Other trends it detects are new, however. What appeared five years ago to be a slow but sure growth in the number of readers prepared to pay for subscriptions to online publications, particularly newspapers, seems to have stalled in many of the countries where it had taken off (and in any case has generally benefited only one player in each market).

Worryingly for journalists and established news organisations, the report also records a decline in trust in journalists as a source of news and a decline in direct access to newspapers’ and broadcasters’ websites — although there’s also great suspicion of big tech companies choosing news for you by algorithms.

OK, you might think, all very well, but it’s only a survey: why take it too seriously? One reason is its origin. The Reuters Institute for the Study of Journalism at the University of Oxford (to give it its full title) has established a deserved global reputation for the rigour of its work.

It is not, however, the venerable institution its name might suggest. It was set up formally only in 2006, though its origins go back to the 1980s, when the Reuters news agency was floated on the London Stock Exchange.

Reuters was founded by the German emigre Paul Reuter in 1851 and became an instant success thanks to the growing international electric telegraph network and the thirst for news from the quarter of the world (in terms of population and land area) in the British empire. By the early 1980s, it had been a giant in the world of international news for more than a century and was owned by a trust controlled by the main UK newspapers.

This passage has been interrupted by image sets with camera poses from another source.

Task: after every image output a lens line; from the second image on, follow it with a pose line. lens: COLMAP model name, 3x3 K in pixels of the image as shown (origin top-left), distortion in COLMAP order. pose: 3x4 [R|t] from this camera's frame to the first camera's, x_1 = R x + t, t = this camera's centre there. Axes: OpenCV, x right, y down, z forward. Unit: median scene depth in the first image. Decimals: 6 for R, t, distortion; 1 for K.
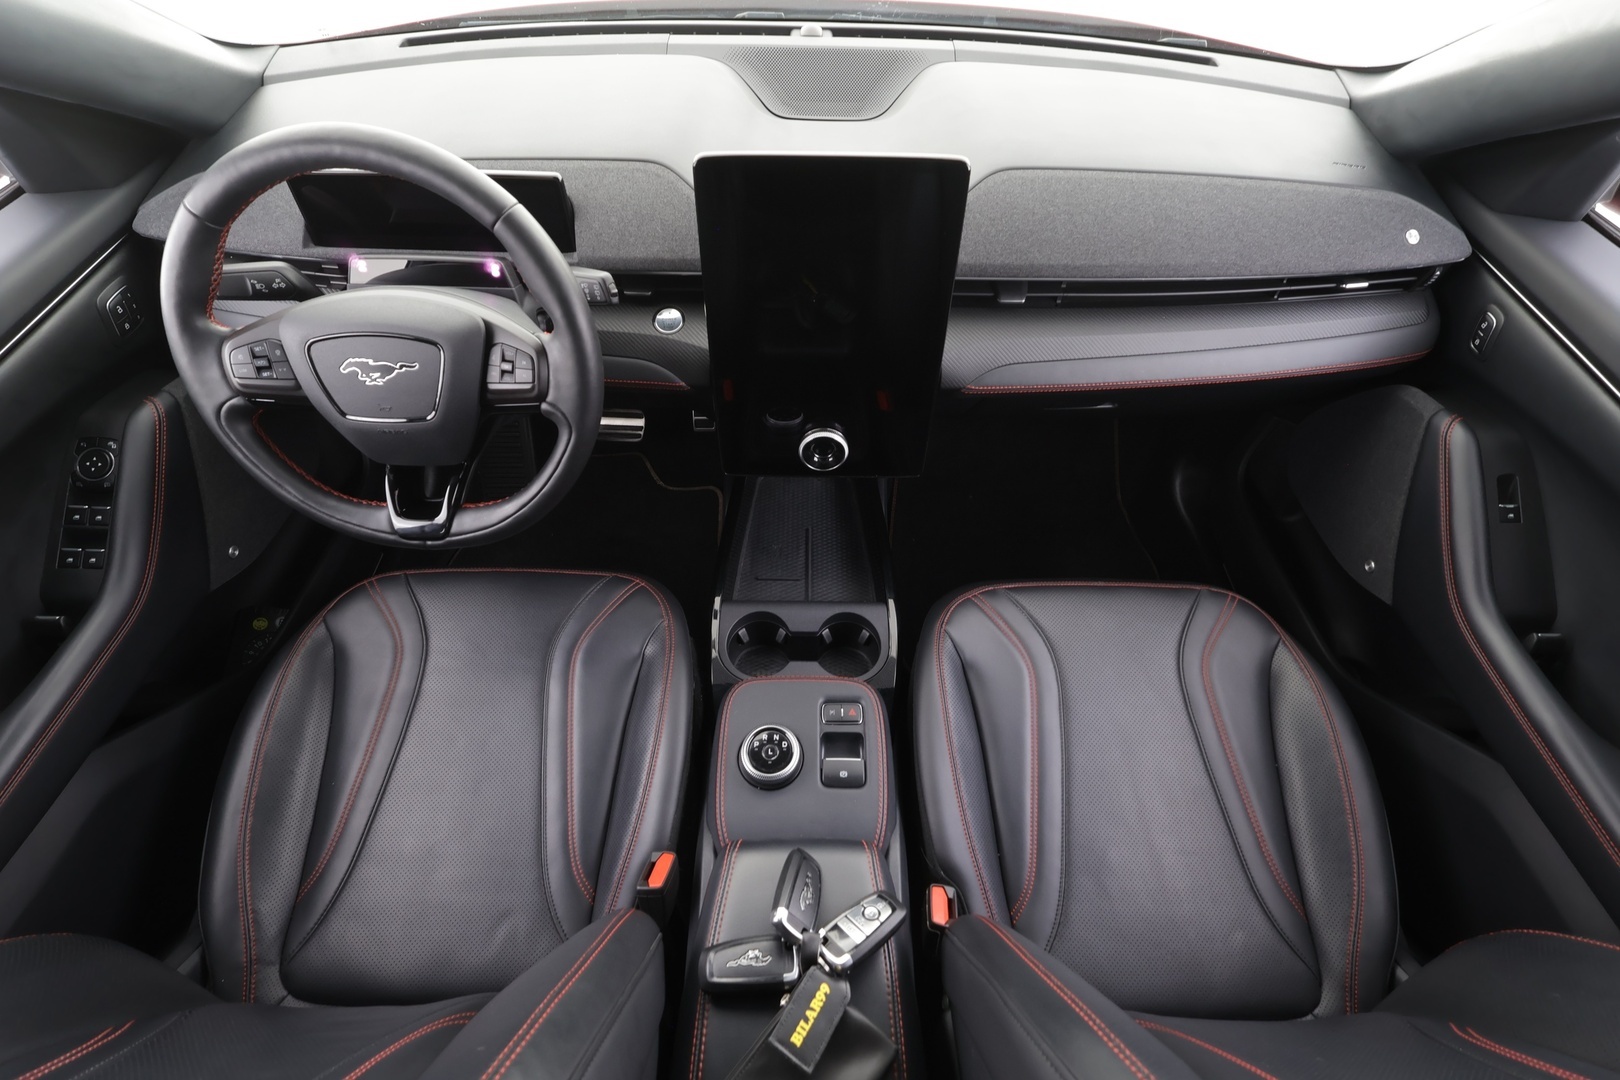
lens RADIAL K [[754.2, 0, 810.0], [0, 754.2, 540.0], [0, 0, 1]] dist [-0.000766, 0.000488]
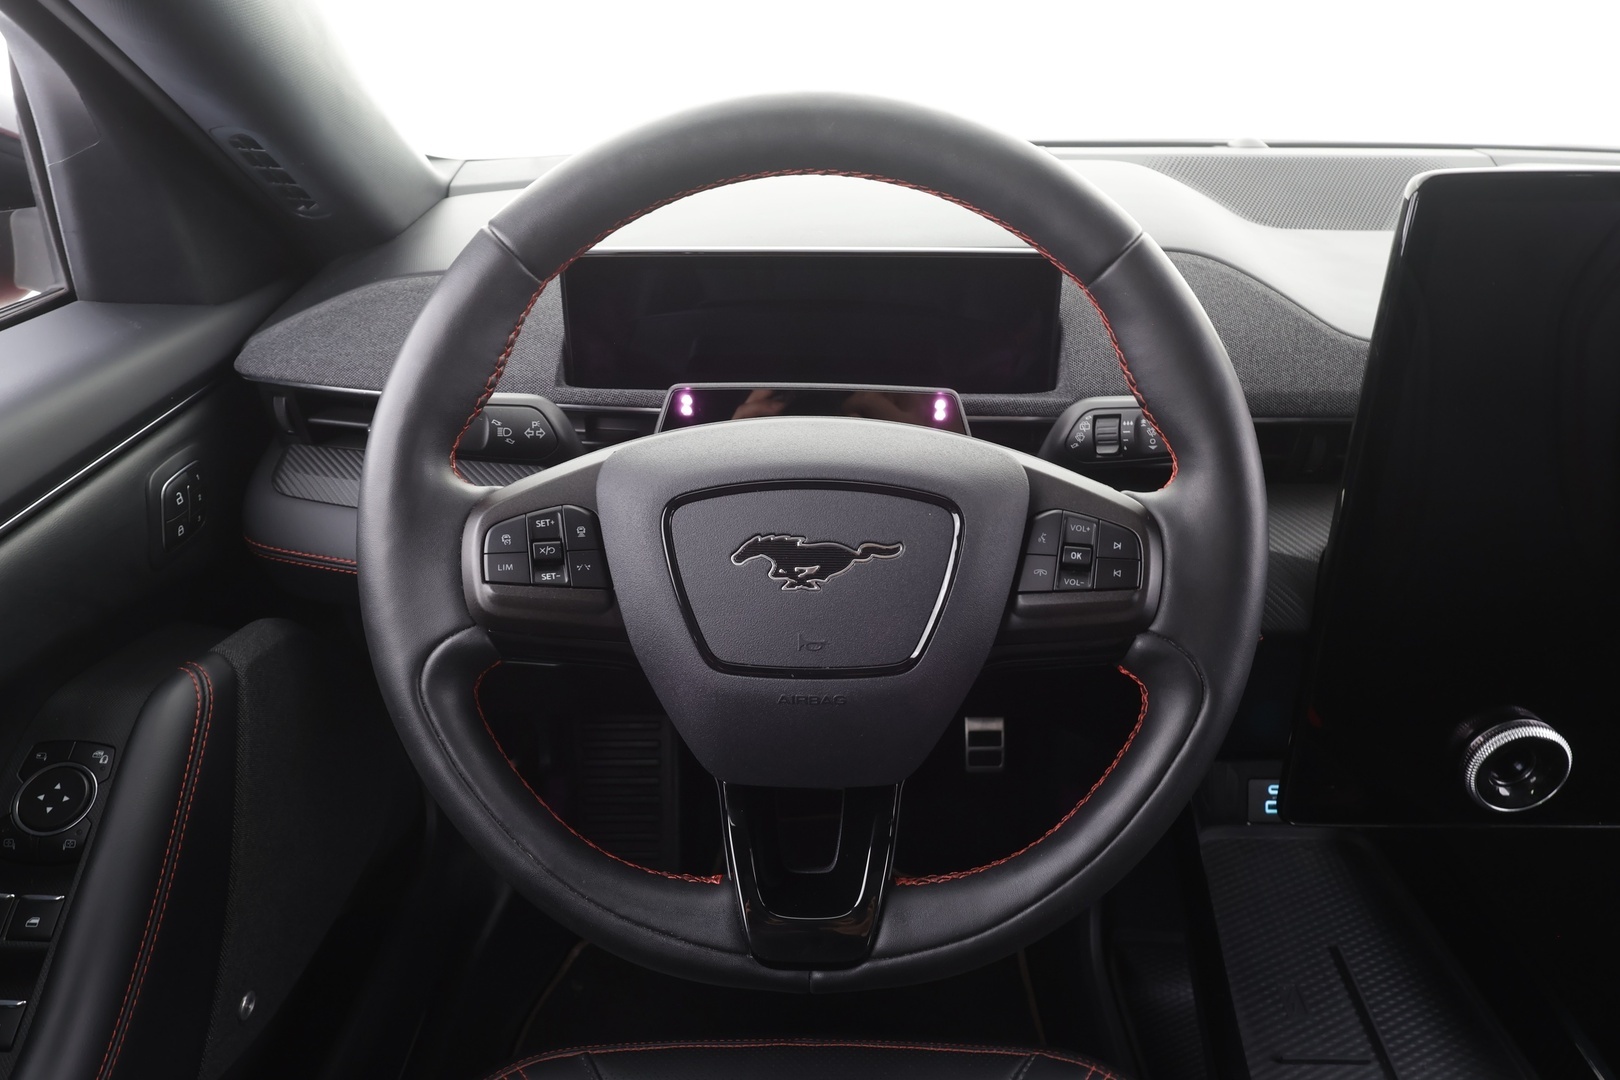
lens RADIAL K [[1044.6, 0, 810.0], [0, 1044.6, 540.0], [0, 0, 1]] dist [-0.003768, 0.002754]
pose [[0.999950, -0.009832, -0.001607, -0.484177], [0.008413, 0.919788, -0.392325, 0.008348], [0.005335, 0.392292, 0.919825, 0.353013]]
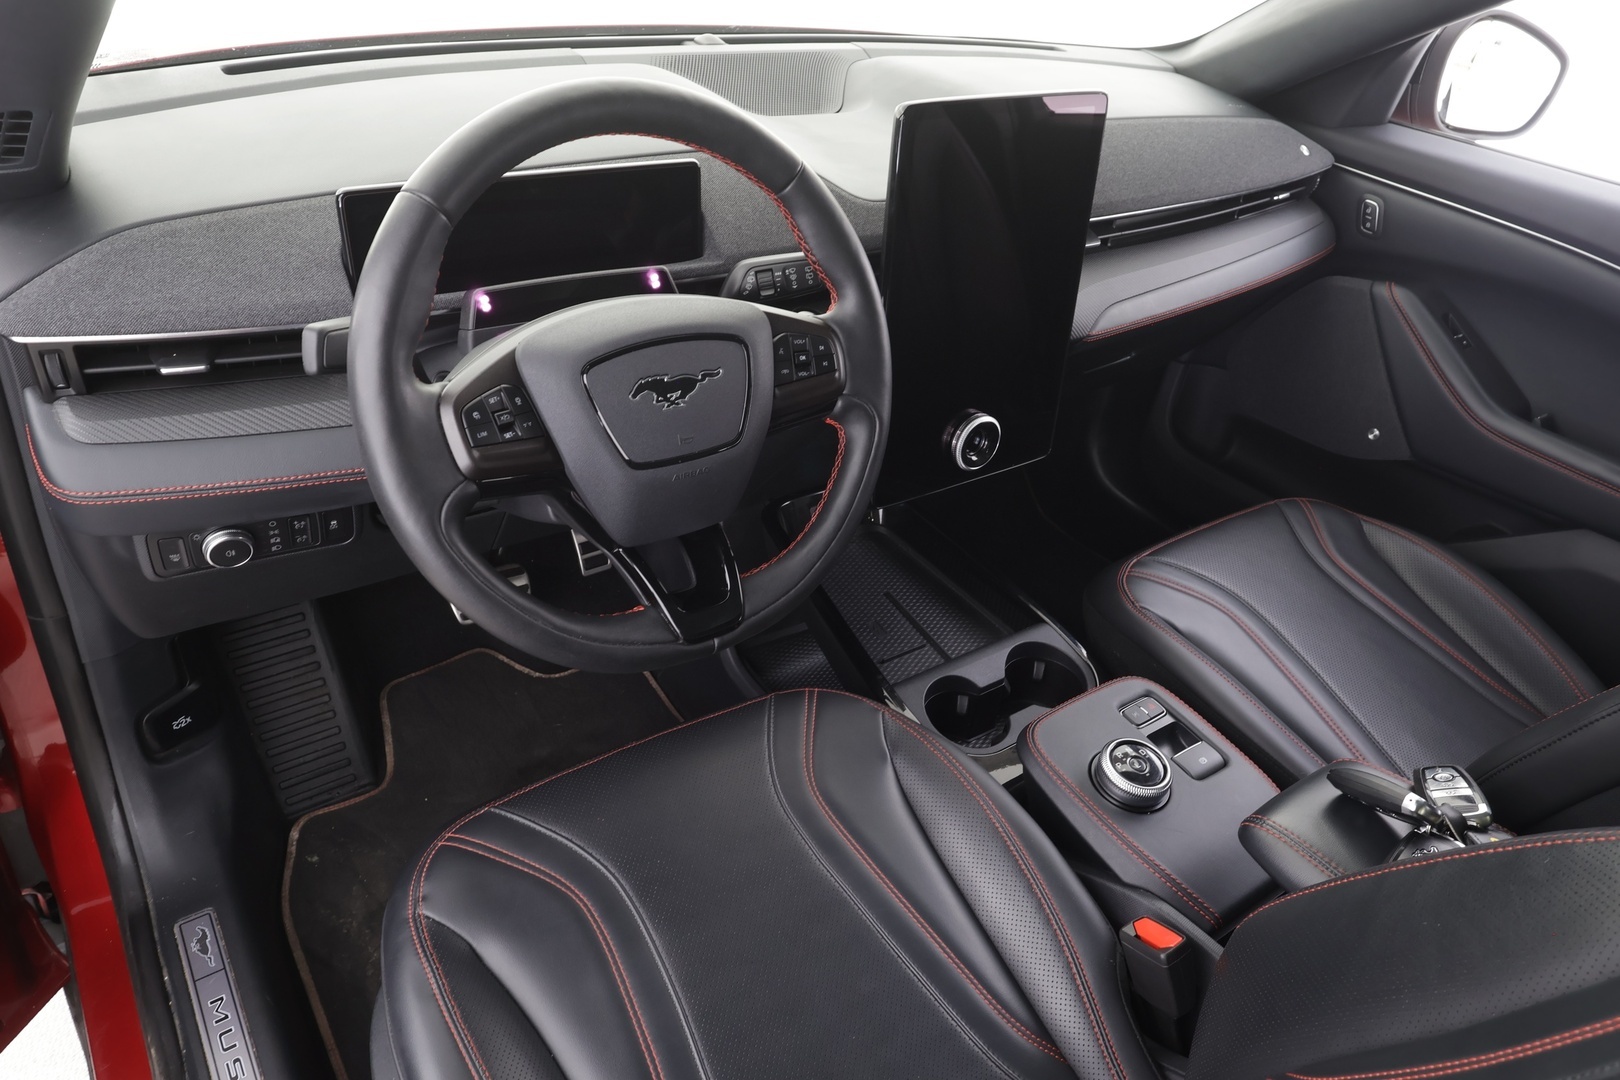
lens RADIAL K [[1088.0, 0, 794.4], [0, 1088.0, 542.4], [0, 0, 1]] dist [0.000788, -0.000262]
pose [[0.815224, -0.270024, 0.512345, -0.889199], [0.392130, 0.908379, -0.145194, 0.088182], [-0.426198, 0.319272, 0.846417, 0.099564]]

The company needed to assuage worries that its reputation for reliable reporting would be compromised by the flotation – which was designed to cash in on its lucrative financial market data services, by the early 1980s accounting for 90 per cent of its revenues.

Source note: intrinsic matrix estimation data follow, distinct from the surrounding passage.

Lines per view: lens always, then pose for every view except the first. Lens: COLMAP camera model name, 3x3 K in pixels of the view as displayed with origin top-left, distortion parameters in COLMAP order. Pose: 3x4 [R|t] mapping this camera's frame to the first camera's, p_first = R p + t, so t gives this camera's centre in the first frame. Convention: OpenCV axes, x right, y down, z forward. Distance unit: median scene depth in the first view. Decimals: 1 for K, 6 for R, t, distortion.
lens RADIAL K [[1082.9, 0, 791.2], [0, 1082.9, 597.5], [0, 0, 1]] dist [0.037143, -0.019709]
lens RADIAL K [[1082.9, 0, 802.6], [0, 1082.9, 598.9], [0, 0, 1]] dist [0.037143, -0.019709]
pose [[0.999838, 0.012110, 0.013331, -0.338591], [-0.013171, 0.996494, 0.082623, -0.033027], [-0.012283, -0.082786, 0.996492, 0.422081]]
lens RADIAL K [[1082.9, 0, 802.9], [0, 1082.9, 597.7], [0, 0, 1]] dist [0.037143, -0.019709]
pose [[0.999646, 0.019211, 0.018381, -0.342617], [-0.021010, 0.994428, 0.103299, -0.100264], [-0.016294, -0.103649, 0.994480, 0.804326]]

So one of the things it did to reassure doubters was set up a charitable foundation to fund journalists from poor countries and a fellowship to allow mid-career journalists from anywhere to study for a year at Oxford, one of the UK’s elite universities and its most ancient.

Over the past four decades, this perhaps opportunist manoeuvre has morphed into one of the world’s most reputable think tanks analysing trends in news media, core-funded by the Thomson Reuters Foundation (as the Reuters Foundation became after its parent company was taken over in 2008 by the Canadian media conglomerate Thomson Corporation).

It runs seminars and lectures and produces research papers throughout the year — and its website and newsletters are excellent — but the Digital News Report is its flagship, an ever-more-extensive international online opinion poll that has appeared annually since 2012.

Critics argue that it is skewed towards the rich world, and it’s true that three quarters of the markets surveyed are affluent European, North American and Asia-Pacific countries. But India, Thailand, Kenya, Nigeria and South Africa are there, too, along with several Latin American countries, including Brazil, Mexico and Peru.

Obviously, an online survey can only sample people who are online — which means the better-off, particularly in poorer countries, something the report acknowledges freely.

But the most important omissions are less to do with GDP per capita or the affluence of respondents than with politics. Countries whose governments don’t allow opinion polling cannot be surveyed — so there’s nothing in the Digital News Report on Russia or mainland China, and Turkey is the only Middle Eastern market sampled.

I’m not sure what would turn my local lawyer Louise into a news junkie again. But I’m still one, and I look forward to the day that the Digital News Report becomes truly global.